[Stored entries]

##########

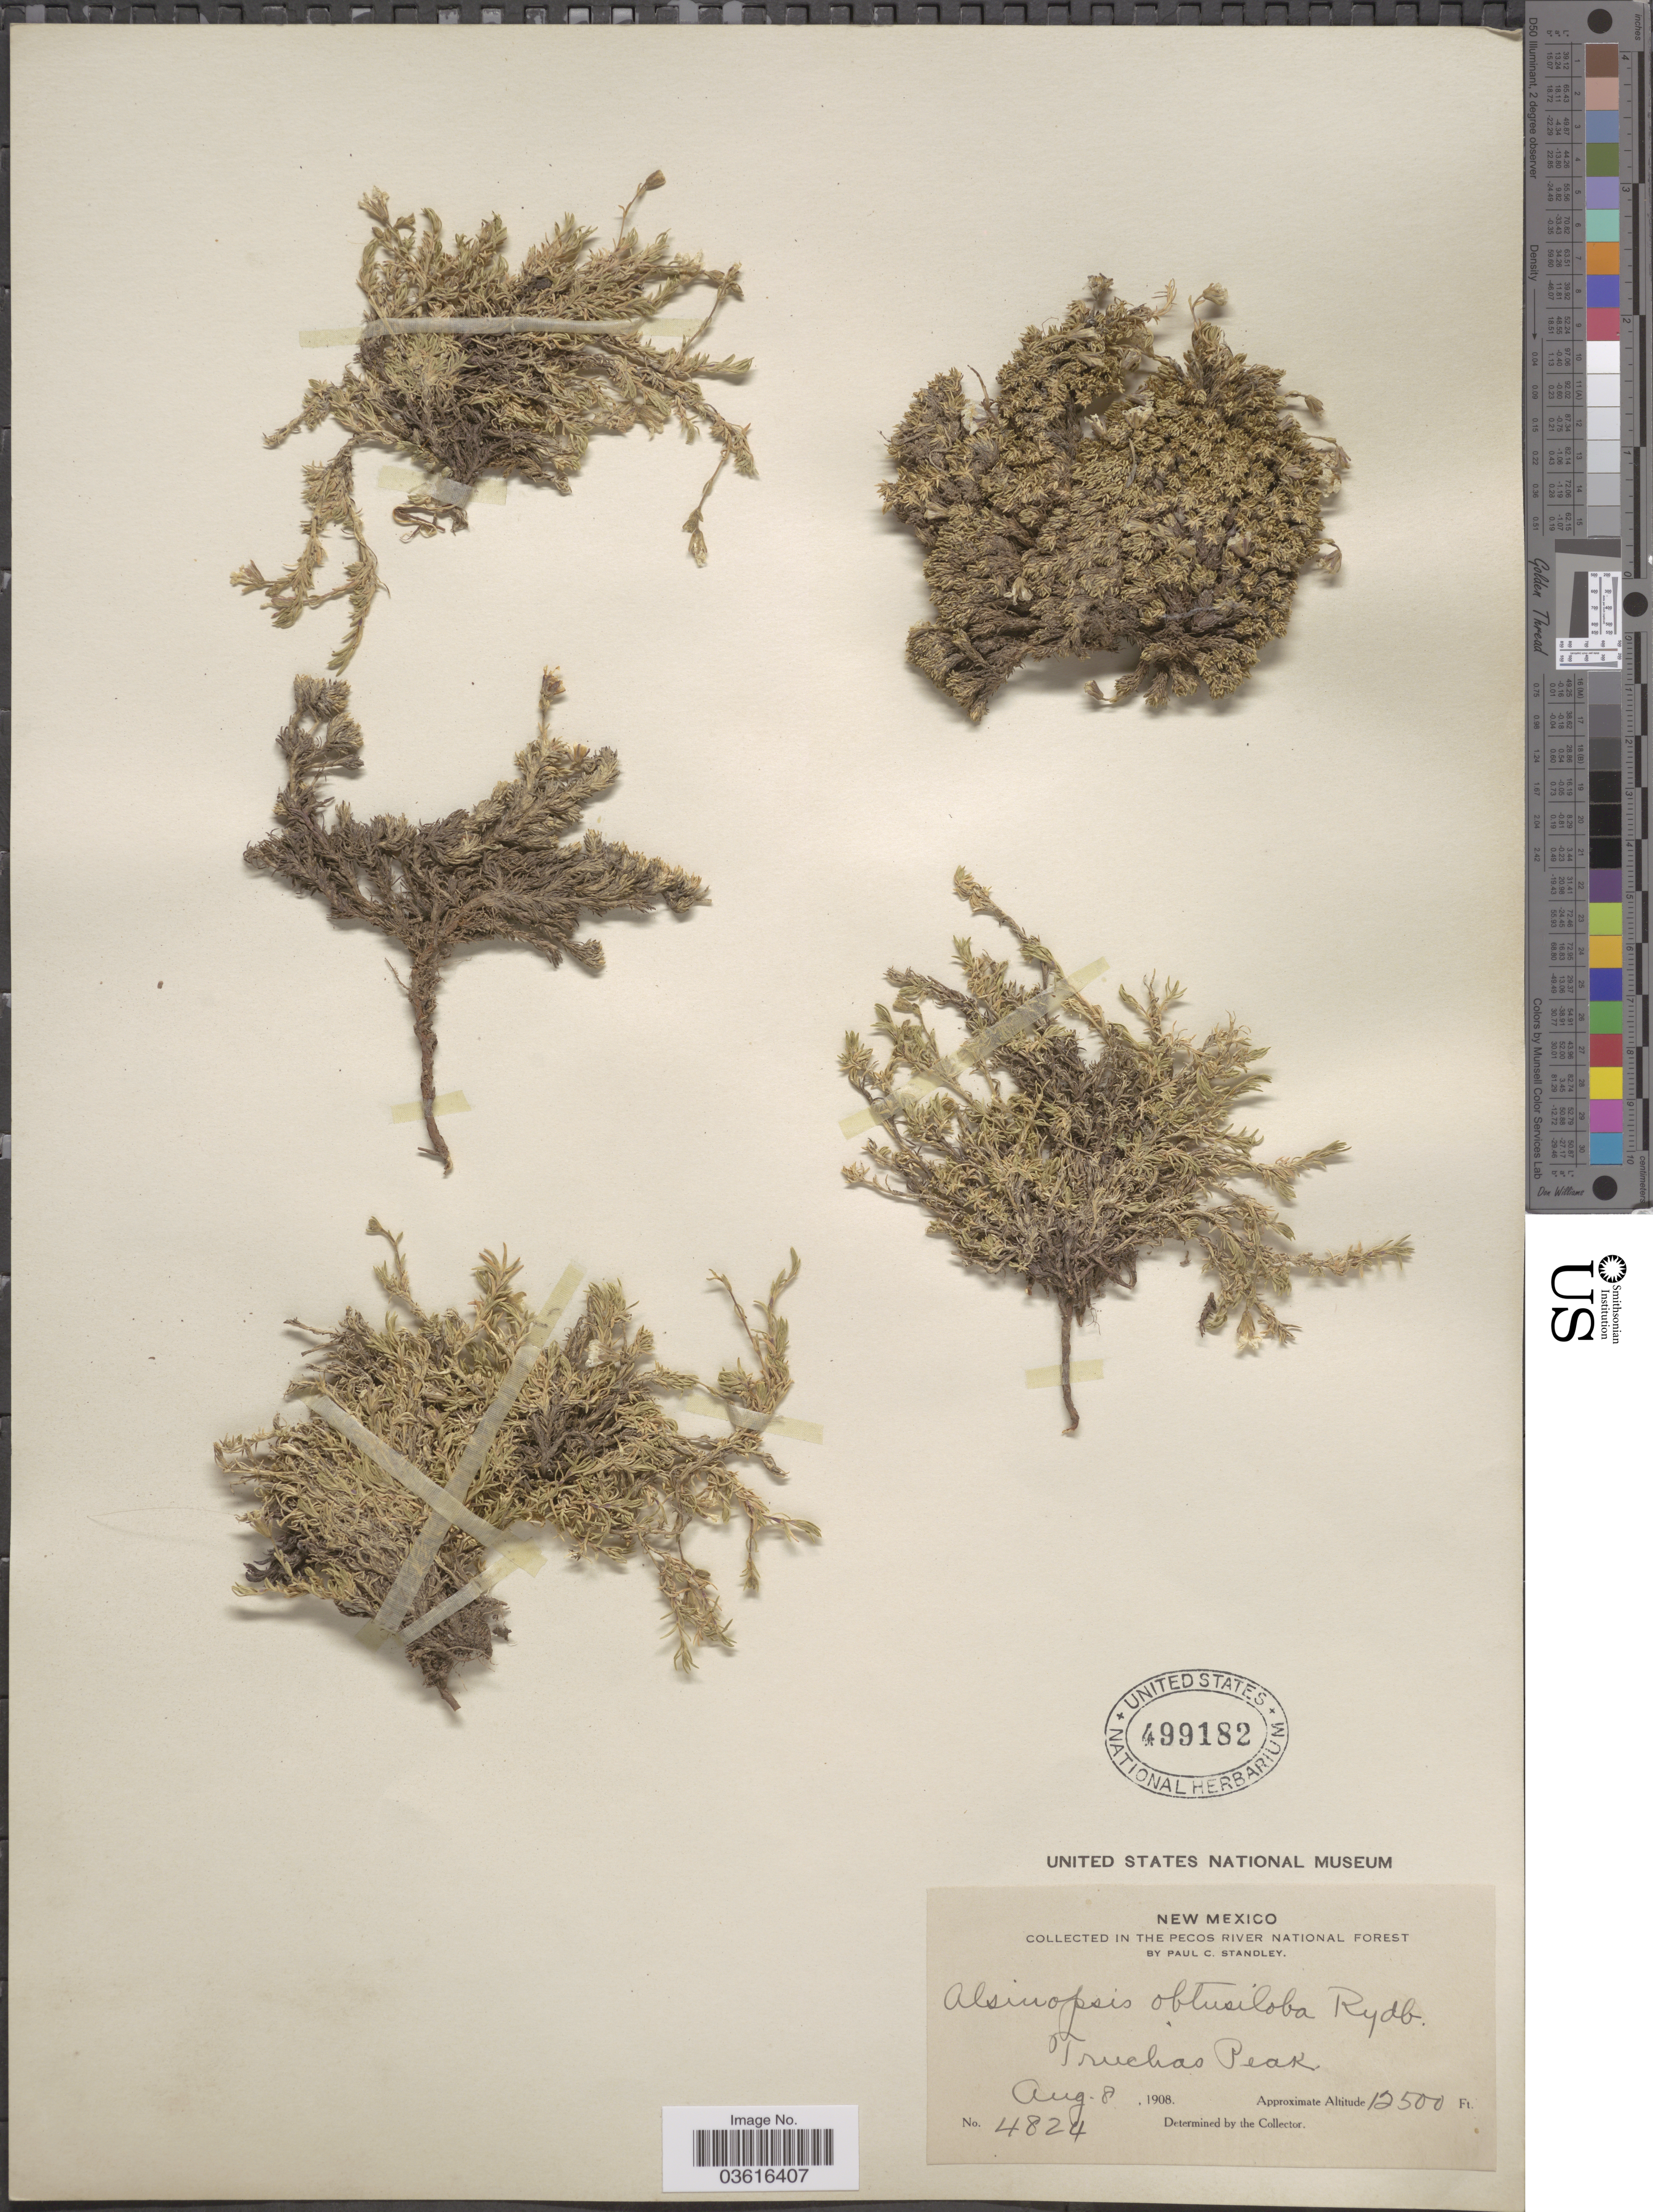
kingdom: Plantae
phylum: Tracheophyta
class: Magnoliopsida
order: Caryophyllales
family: Caryophyllaceae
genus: Cherleria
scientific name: Cherleria obtusiloba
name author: (Rydb.) A.J. Moore & Dillenb.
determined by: Strong, M. T., (US), Smithsonian Institution - National Museum of Natural History (UNITED STATES)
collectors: P. C. Standley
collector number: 4824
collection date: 1908-08-08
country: United States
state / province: New Mexico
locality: The Pecos River National Forest. Truchas Peak.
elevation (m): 3810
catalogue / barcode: US 499182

##########

What to produce =>
Rewrite the records with "collectors" switched to "collected by" and everything else left unchanged. Leave the pictures out.

Response to this exercise =>
kingdom: Plantae
phylum: Tracheophyta
class: Magnoliopsida
order: Caryophyllales
family: Caryophyllaceae
genus: Cherleria
scientific name: Cherleria obtusiloba
name author: (Rydb.) A.J. Moore & Dillenb.
determined by: Strong, M. T., (US), Smithsonian Institution - National Museum of Natural History (UNITED STATES)
collected by: P. C. Standley
collector number: 4824
collection date: 1908-08-08
country: United States
state / province: New Mexico
locality: The Pecos River National Forest. Truchas Peak.
elevation (m): 3810
catalogue / barcode: US 499182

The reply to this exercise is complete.